For a good many years, it was assumed feed efficiency was positively related to feed consumption. The animal that consumed the most, in relation to its body weight, gained more and did it on less feed/lb. of gain.

The theory was that the more an animal ate, the more that was left for production, after taking care of body maintenance. Also, there was thought to be little difference in efficiency of utilizing feed above maintenance.

In recent years, those theories have been challenged with the concept of residual feed intake (RFI). RFI is the difference between actual feed intake and what would be expected based on the animal's body weight and growth rate over a specified period.

Positive RFI animals eat more than expected in relation to their weight and gain, so they are less efficient.

Researchers from the University of Alberta-Edmonton, and the Lancombe Research Center in Alberta, recently reported on relationships between RFI and other factors. High, medium, and low RFI steers were selected from a group of 306 that had just completed a feedlot test. The average body weight for the RFI groups were 495.6 kg for high RFI; 529.1 kg for medium RFI; and 501.2 kg for low RFI.

The selected steers were then used in digestibility and calorimetry trials, using corn- or barley-based concentrate diet in years 1 and 2, respectively. During the trial, researchers found feed intake was not significantly different among the three RFI levels.
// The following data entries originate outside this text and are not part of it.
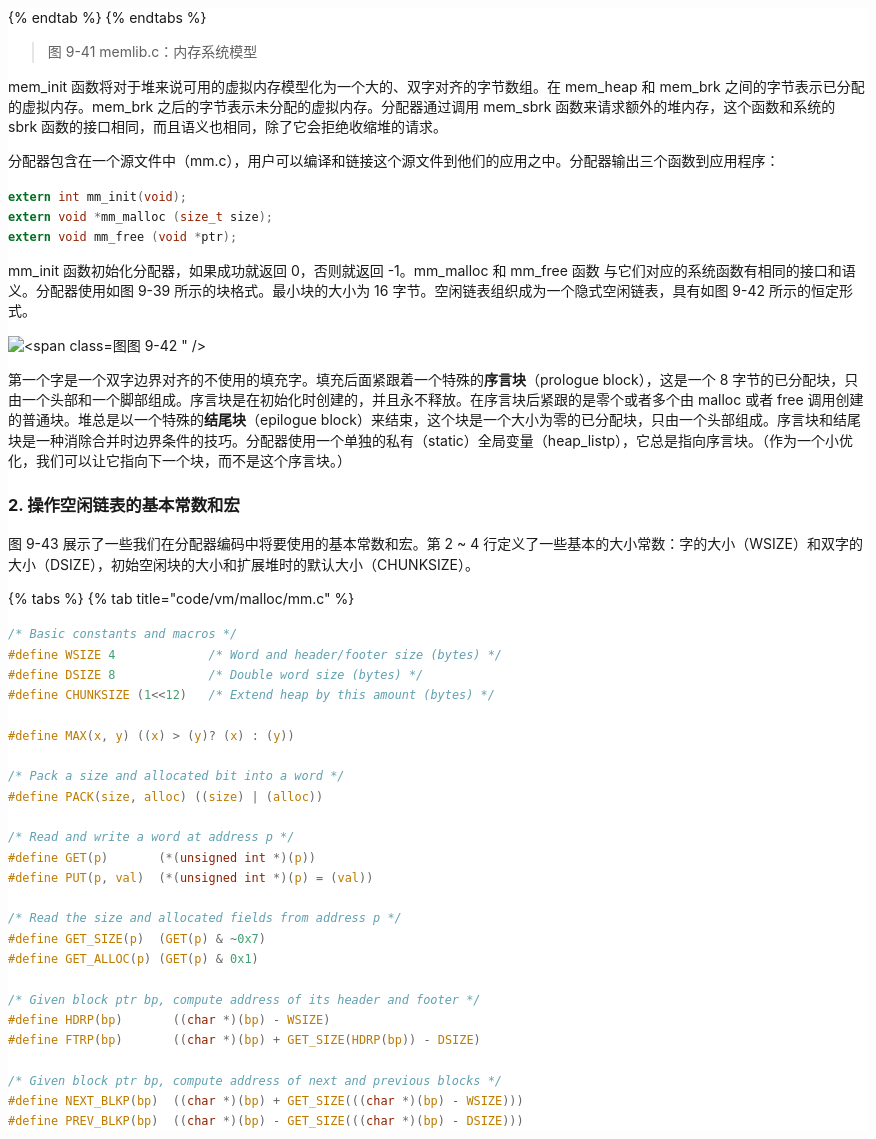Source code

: {% endtab %}
{% endtabs %}

> 图 9-41 memlib.c：内存系统模型

mem\_init 函数将对于堆来说可用的虚拟内存模型化为一个大的、双字对齐的字节数组。在 mem\_heap 和 mem\_brk 之间的字节表示已分配的虚拟内存。mem\_brk 之后的字节表示未分配的虚拟内存。分配器通过调用 mem\_sbrk 函数来请求额外的堆内存，这个函数和系统的 sbrk 函数的接口相同，而且语义也相同，除了它会拒绝收缩堆的请求。

分配器包含在一个源文件中（mm.c），用户可以编译和链接这个源文件到他们的应用之中。分配器输出三个函数到应用程序：

```c
extern int mm_init(void);
extern void *mm_malloc (size_t size);
extern void mm_free (void *ptr);
```

mm\_init 函数初始化分配器，如果成功就返回 0，否则就返回 -1。mm\_malloc 和 mm\_free 函数 与它们对应的系统函数有相同的接口和语义。分配器使用如图 9-39 所示的块格式。最小块的大小为 16 字节。空闲链表组织成为一个隐式空闲链表，具有如图 9-42 所示的恒定形式。

![<span class=](../../.gitbook/assets/0942-yin-shi-kong-xian-lian-biao-de-heng-ding-xing-shi-.png)&#x56FE;图 9-42 " />

第一个字是一个双字边界对齐的不使用的填充字。填充后面紧跟着一个特殊的**序言块**（prologue block），这是一个 8 字节的已分配块，只由一个头部和一个脚部组成。序言块是在初始化时创建的，并且永不释放。在序言块后紧跟的是零个或者多个由 malloc 或者 free 调用创建的普通块。堆总是以一个特殊的**结尾块**（epilogue block）来结束，这个块是一个大小为零的已分配块，只由一个头部组成。序言块和结尾块是一种消除合并时边界条件的技巧。分配器使用一个单独的私有（static）全局变量（heap\_listp），它总是指向序言块。（作为一个小优化，我们可以让它指向下一个块，而不是这个序言块。）

### 2. 操作空闲链表的基本常数和宏

图 9-43 展示了一些我们在分配器编码中将要使用的基本常数和宏。第 2 ~ 4 行定义了一些基本的大小常数：字的大小（WSIZE）和双字的大小（DSIZE），初始空闲块的大小和扩展堆时的默认大小（CHUNKSIZE）。

{% tabs %}
{% tab title="code/vm/malloc/mm.c" %}

```c
/* Basic constants and macros */
#define WSIZE 4             /* Word and header/footer size (bytes) */
#define DSIZE 8             /* Double word size (bytes) */
#define CHUNKSIZE (1<<12)   /* Extend heap by this amount (bytes) */

#define MAX(x, y) ((x) > (y)? (x) : (y))

/* Pack a size and allocated bit into a word */
#define PACK(size, alloc) ((size) | (alloc))

/* Read and write a word at address p */
#define GET(p)       (*(unsigned int *)(p))
#define PUT(p, val)  (*(unsigned int *)(p) = (val))

/* Read the size and allocated fields from address p */
#define GET_SIZE(p)  (GET(p) & ~0x7)
#define GET_ALLOC(p) (GET(p) & 0x1)

/* Given block ptr bp, compute address of its header and footer */
#define HDRP(bp)       ((char *)(bp) - WSIZE)
#define FTRP(bp)       ((char *)(bp) + GET_SIZE(HDRP(bp)) - DSIZE)

/* Given block ptr bp, compute address of next and previous blocks */
#define NEXT_BLKP(bp)  ((char *)(bp) + GET_SIZE(((char *)(bp) - WSIZE)))
#define PREV_BLKP(bp)  ((char *)(bp) - GET_SIZE(((char *)(bp) - DSIZE)))
```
Residual feed intake was correlated with daily methane production and energy lost as methane. Also, the low RFI steers produced significantly less methane — 28 and 24% — compared to the medium or high RFI steers, respectively. Interestingly, low RFI steers made significantly fewer trips to the feed bunk and spent less time eating than medium RFI steers, which made significantly fewer trips and spent less time than high RFI steers.

Residual feed intake tended to be associated with the digestibility of dry matter (DM) and crude protein (CP). Researchers found that digestibility of DM and of CP was significantly greater for the low RFI steers compared to the high RFI steers.

They concluded these results have practical implications for the selection of animals who eat less at a similar BW and growth rate (J.D. Nkrumah, et al. J. Animal Sci. 2006. 84:145-153).